--- MATERIAL SUPPLIED ---

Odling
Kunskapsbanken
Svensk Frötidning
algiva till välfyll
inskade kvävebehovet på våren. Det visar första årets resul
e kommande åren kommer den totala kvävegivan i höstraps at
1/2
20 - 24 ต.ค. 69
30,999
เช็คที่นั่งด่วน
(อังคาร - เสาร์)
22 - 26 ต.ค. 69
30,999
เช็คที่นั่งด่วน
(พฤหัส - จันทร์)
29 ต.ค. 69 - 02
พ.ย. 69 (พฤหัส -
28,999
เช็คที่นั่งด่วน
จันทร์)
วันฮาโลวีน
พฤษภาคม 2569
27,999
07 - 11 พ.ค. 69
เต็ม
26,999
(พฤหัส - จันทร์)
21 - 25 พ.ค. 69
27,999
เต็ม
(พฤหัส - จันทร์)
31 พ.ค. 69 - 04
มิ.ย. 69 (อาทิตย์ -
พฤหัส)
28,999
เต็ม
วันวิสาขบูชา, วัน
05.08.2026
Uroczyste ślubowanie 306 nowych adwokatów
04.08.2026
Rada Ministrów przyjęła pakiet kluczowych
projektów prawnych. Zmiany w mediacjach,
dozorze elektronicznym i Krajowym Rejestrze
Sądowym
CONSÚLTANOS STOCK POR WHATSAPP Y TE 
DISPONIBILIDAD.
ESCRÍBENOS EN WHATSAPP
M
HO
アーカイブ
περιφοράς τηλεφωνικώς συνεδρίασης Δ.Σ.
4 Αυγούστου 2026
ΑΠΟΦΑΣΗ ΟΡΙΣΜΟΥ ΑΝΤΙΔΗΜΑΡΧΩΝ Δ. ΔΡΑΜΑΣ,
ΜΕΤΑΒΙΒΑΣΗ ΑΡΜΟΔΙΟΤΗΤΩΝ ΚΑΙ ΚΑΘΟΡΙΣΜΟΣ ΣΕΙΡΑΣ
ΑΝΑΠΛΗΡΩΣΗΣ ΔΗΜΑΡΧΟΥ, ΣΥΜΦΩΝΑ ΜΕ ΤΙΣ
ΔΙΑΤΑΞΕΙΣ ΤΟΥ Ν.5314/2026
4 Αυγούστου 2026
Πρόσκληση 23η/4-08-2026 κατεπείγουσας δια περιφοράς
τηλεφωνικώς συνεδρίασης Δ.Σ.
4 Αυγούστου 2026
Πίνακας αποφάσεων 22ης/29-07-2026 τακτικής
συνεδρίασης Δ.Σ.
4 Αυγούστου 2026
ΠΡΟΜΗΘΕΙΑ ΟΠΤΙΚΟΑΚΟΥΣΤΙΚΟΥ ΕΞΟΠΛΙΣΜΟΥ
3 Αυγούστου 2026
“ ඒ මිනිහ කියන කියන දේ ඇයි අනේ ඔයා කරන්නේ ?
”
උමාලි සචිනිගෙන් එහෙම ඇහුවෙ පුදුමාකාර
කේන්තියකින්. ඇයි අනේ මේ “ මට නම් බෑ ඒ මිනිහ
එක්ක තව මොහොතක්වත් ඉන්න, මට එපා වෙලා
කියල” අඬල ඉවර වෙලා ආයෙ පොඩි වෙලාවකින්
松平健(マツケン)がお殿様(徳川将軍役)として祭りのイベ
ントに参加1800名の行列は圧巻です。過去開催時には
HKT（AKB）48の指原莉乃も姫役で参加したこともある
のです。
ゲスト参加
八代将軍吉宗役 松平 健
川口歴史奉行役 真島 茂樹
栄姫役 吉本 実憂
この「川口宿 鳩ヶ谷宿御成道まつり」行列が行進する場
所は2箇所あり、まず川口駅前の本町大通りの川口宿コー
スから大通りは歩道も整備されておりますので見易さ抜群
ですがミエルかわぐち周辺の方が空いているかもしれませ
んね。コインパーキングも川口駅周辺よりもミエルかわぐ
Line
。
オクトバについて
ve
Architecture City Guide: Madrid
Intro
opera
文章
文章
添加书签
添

---

Copy out every line of the listing above word for word, in its original order and line breaks.

Odling
Kunskapsbanken
Svensk Frötidning
algiva till välfyll
inskade kvävebehovet på våren. Det visar första årets resul
e kommande åren kommer den totala kvävegivan i höstraps at
1/2
20 - 24 ต.ค. 69
30,999
เช็คที่นั่งด่วน
(อังคาร - เสาร์)
22 - 26 ต.ค. 69
30,999
เช็คที่นั่งด่วน
(พฤหัส - จันทร์)
29 ต.ค. 69 - 02
พ.ย. 69 (พฤหัส -
28,999
เช็คที่นั่งด่วน
จันทร์)
วันฮาโลวีน
พฤษภาคม 2569
27,999
07 - 11 พ.ค. 69
เต็ม
26,999
(พฤหัส - จันทร์)
21 - 25 พ.ค. 69
27,999
เต็ม
(พฤหัส - จันทร์)
31 พ.ค. 69 - 04
มิ.ย. 69 (อาทิตย์ -
พฤหัส)
28,999
เต็ม
วันวิสาขบูชา, วัน
05.08.2026
Uroczyste ślubowanie 306 nowych adwokatów
04.08.2026
Rada Ministrów przyjęła pakiet kluczowych
projektów prawnych. Zmiany w mediacjach,
dozorze elektronicznym i Krajowym Rejestrze
Sądowym
CONSÚLTANOS STOCK POR WHATSAPP Y TE 
DISPONIBILIDAD.
ESCRÍBENOS EN WHATSAPP
M
HO
アーカイブ
περιφοράς τηλεφωνικώς συνεδρίασης Δ.Σ.
4 Αυγούστου 2026
ΑΠΟΦΑΣΗ ΟΡΙΣΜΟΥ ΑΝΤΙΔΗΜΑΡΧΩΝ Δ. ΔΡΑΜΑΣ,
ΜΕΤΑΒΙΒΑΣΗ ΑΡΜΟΔΙΟΤΗΤΩΝ ΚΑΙ ΚΑΘΟΡΙΣΜΟΣ ΣΕΙΡΑΣ
ΑΝΑΠΛΗΡΩΣΗΣ ΔΗΜΑΡΧΟΥ, ΣΥΜΦΩΝΑ ΜΕ ΤΙΣ
ΔΙΑΤΑΞΕΙΣ ΤΟΥ Ν.5314/2026
4 Αυγούστου 2026
Πρόσκληση 23η/4-08-2026 κατεπείγουσας δια περιφοράς
τηλεφωνικώς συνεδρίασης Δ.Σ.
4 Αυγούστου 2026
Πίνακας αποφάσεων 22ης/29-07-2026 τακτικής
συνεδρίασης Δ.Σ.
4 Αυγούστου 2026
ΠΡΟΜΗΘΕΙΑ ΟΠΤΙΚΟΑΚΟΥΣΤΙΚΟΥ ΕΞΟΠΛΙΣΜΟΥ
3 Αυγούστου 2026
“ ඒ මිනිහ කියන කියන දේ ඇයි අනේ ඔයා කරන්නේ ?
”
උමාලි සචිනිගෙන් එහෙම ඇහුවෙ පුදුමාකාර
කේන්තියකින්. ඇයි අනේ මේ “ මට නම් බෑ ඒ මිනිහ
එක්ක තව මොහොතක්වත් ඉන්න, මට එපා වෙලා
කියල” අඬල ඉවර වෙලා ආයෙ පොඩි වෙලාවකින්
松平健(マツケン)がお殿様(徳川将軍役)として祭りのイベ
ントに参加1800名の行列は圧巻です。過去開催時には
HKT（AKB）48の指原莉乃も姫役で参加したこともある
のです。
ゲスト参加
八代将軍吉宗役 松平 健
川口歴史奉行役 真島 茂樹
栄姫役 吉本 実憂
この「川口宿 鳩ヶ谷宿御成道まつり」行列が行進する場
所は2箇所あり、まず川口駅前の本町大通りの川口宿コー
スから大通りは歩道も整備されておりますので見易さ抜群
ですがミエルかわぐち周辺の方が空いているかもしれませ
んね。コインパーキングも川口駅周辺よりもミエルかわぐ
Line
。
オクトバについて
ve
Architecture City Guide: Madrid
Intro
opera
文章
文章
添加书签
添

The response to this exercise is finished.